(EXERCISE INSTRUCTIONS): Copy the lines from the start of the records through the line that contains "ANNA DRZAZGOWSKA", including that line, and nothing else.

(DATA FOR THIS TASK):
···

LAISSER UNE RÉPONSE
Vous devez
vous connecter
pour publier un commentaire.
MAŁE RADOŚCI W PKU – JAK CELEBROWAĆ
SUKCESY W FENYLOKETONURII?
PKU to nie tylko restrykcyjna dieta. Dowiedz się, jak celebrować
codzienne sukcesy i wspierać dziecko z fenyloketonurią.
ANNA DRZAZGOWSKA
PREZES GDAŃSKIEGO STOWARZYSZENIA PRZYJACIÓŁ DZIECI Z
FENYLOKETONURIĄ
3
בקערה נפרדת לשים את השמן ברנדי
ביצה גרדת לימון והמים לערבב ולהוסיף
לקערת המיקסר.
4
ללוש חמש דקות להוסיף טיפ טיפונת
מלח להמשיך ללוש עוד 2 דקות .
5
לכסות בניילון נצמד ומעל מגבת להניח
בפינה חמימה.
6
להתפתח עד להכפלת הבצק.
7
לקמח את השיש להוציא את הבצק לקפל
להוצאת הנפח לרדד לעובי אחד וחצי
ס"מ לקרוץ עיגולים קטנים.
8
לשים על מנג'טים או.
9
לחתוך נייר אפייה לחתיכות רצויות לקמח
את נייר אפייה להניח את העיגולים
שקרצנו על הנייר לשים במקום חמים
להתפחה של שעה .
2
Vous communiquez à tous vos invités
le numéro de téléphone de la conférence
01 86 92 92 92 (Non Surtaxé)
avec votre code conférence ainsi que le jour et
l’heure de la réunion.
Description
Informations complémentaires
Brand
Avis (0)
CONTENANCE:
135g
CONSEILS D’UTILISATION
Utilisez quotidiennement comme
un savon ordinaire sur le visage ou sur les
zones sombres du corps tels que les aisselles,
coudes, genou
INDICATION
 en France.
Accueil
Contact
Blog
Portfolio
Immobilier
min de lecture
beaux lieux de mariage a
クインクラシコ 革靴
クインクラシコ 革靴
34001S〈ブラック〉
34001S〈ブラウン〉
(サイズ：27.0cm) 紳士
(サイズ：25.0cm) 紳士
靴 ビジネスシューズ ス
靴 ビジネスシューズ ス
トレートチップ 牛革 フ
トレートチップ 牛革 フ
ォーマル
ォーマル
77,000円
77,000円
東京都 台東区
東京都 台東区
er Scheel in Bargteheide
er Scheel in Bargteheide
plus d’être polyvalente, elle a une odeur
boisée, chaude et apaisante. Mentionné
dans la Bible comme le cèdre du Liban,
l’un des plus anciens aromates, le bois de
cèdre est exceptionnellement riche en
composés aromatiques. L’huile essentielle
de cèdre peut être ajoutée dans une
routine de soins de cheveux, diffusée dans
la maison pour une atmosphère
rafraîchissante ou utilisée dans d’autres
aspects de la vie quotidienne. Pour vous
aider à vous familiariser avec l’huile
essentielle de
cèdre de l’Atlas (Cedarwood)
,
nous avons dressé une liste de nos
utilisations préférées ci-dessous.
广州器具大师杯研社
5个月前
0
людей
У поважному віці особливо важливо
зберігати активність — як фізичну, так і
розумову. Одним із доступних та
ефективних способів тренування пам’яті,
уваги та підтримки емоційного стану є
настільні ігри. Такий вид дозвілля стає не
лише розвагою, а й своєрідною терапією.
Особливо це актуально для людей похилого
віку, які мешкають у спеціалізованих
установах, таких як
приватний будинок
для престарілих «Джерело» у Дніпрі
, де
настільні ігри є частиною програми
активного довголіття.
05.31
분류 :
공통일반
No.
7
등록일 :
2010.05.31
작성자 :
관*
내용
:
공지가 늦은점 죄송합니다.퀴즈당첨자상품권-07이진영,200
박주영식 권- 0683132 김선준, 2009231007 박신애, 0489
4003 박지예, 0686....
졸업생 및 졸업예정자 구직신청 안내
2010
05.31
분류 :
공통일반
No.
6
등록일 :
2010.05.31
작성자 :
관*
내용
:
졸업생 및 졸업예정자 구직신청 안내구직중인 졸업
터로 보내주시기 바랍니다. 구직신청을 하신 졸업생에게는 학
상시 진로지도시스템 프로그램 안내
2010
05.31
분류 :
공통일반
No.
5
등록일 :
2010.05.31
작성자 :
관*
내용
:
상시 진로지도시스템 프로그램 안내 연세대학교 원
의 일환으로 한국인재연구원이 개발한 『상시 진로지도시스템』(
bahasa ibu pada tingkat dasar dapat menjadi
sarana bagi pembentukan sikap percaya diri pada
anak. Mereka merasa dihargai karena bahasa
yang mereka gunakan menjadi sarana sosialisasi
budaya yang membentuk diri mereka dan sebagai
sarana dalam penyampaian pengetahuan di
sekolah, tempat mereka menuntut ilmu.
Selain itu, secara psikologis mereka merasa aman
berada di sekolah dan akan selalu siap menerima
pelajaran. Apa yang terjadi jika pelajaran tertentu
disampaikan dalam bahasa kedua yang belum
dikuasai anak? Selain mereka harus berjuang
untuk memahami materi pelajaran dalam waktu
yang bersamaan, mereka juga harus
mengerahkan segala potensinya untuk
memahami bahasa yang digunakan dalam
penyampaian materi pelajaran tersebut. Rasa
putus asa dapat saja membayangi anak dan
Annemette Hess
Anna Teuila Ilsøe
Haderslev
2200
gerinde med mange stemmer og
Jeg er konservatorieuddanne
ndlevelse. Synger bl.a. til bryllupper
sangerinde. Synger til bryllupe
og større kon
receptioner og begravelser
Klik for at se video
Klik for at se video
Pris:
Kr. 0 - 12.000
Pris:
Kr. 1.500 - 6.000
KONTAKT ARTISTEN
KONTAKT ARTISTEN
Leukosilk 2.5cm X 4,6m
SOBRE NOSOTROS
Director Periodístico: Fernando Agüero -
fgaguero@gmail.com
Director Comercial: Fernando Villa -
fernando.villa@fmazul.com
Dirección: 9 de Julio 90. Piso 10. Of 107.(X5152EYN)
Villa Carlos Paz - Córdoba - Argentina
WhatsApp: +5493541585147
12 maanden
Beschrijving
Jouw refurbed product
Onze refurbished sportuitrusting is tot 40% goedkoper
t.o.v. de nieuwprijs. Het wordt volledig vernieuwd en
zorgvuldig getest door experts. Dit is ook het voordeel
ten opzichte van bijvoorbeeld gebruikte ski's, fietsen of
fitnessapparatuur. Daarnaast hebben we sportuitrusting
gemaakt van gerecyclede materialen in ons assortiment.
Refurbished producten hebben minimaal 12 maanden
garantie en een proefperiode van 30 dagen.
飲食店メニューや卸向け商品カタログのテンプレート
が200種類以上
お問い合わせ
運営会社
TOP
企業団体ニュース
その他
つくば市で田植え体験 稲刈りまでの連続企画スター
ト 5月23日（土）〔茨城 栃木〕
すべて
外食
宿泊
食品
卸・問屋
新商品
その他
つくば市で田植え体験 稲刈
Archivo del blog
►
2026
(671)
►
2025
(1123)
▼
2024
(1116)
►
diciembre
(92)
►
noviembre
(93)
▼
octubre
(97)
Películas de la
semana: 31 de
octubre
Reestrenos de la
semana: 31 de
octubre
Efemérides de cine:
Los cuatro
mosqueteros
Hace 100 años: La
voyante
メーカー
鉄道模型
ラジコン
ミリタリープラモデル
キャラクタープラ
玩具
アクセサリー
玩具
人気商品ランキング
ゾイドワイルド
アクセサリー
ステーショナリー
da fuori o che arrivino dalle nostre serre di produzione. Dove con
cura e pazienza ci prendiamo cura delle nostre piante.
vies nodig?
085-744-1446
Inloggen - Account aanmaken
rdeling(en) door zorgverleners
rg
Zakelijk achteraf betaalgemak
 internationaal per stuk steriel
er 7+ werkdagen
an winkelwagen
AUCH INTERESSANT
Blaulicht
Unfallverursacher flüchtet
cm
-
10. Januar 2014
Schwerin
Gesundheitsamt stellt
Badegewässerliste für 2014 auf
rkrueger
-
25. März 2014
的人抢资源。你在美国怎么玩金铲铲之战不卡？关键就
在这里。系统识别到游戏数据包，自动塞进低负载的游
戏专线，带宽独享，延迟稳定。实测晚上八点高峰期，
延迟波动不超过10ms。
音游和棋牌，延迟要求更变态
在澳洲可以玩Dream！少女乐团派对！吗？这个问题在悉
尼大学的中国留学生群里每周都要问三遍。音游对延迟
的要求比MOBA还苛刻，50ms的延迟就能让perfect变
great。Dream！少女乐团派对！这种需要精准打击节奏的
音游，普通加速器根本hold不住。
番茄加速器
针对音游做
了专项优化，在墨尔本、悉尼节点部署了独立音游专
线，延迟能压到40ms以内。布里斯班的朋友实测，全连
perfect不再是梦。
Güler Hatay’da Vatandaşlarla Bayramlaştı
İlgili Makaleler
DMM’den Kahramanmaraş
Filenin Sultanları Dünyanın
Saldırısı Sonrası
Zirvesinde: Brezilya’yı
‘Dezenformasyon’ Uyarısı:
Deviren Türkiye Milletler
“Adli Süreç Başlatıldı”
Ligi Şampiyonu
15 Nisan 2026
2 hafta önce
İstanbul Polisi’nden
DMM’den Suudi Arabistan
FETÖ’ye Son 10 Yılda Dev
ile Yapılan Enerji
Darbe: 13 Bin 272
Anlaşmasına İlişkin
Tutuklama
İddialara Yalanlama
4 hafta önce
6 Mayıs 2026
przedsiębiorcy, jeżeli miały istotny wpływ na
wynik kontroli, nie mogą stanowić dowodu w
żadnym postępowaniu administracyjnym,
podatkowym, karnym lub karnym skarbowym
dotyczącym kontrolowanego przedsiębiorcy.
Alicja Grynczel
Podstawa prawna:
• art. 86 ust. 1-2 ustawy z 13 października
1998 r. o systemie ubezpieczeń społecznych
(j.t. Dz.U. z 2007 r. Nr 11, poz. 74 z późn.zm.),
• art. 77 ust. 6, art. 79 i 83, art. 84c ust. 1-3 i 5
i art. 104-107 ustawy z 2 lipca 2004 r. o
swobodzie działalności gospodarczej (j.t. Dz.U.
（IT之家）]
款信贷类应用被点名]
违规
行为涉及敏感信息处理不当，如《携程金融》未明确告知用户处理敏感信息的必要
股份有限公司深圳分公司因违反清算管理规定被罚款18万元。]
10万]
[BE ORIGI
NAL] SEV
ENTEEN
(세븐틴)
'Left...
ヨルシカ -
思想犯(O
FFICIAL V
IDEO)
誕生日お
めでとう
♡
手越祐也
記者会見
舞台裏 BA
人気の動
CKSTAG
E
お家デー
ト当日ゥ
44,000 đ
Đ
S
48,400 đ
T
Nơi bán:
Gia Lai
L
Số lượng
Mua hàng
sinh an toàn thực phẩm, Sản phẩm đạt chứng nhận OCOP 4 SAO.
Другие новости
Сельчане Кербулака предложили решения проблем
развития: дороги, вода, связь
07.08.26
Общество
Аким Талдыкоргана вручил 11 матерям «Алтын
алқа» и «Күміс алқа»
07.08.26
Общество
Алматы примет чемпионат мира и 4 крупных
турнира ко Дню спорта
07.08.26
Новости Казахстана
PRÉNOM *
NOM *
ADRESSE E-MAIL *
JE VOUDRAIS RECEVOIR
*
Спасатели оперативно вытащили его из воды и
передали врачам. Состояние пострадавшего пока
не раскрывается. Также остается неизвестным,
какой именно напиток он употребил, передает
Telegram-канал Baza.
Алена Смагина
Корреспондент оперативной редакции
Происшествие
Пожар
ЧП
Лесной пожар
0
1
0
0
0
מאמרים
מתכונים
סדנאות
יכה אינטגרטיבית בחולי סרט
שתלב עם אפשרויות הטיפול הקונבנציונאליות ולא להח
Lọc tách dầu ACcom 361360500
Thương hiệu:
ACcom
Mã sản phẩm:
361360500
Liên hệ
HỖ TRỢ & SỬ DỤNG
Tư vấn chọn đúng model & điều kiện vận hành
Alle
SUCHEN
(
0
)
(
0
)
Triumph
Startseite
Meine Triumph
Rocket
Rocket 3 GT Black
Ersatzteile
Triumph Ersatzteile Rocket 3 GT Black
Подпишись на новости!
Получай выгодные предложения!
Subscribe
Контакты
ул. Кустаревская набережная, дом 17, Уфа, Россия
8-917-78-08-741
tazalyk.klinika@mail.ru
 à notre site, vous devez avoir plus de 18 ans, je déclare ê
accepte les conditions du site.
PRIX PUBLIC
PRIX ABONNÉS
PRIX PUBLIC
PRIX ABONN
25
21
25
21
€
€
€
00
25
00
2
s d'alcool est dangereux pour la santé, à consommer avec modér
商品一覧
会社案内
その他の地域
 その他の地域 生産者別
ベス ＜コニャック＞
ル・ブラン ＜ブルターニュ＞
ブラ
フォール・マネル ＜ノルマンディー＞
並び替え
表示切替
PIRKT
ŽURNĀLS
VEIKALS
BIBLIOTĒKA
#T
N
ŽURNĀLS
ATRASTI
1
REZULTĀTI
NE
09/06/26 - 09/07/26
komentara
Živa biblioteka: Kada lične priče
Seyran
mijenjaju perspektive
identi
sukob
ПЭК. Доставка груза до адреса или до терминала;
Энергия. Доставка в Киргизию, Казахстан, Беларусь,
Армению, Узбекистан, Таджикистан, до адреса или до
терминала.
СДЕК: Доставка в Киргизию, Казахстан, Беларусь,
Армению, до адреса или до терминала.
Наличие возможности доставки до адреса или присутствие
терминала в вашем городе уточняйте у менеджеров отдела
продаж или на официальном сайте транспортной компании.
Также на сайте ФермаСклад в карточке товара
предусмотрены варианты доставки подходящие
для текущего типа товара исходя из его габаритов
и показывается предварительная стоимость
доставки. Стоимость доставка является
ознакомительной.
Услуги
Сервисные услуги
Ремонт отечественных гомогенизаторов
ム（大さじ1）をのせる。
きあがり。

···

(SOLUTION TO THE EXERCISE):
LAISSER UNE RÉPONSE
Vous devez
vous connecter
pour publier un commentaire.
MAŁE RADOŚCI W PKU – JAK CELEBROWAĆ
SUKCESY W FENYLOKETONURII?
PKU to nie tylko restrykcyjna dieta. Dowiedz się, jak celebrować
codzienne sukcesy i wspierać dziecko z fenyloketonurią.
ANNA DRZAZGOWSKA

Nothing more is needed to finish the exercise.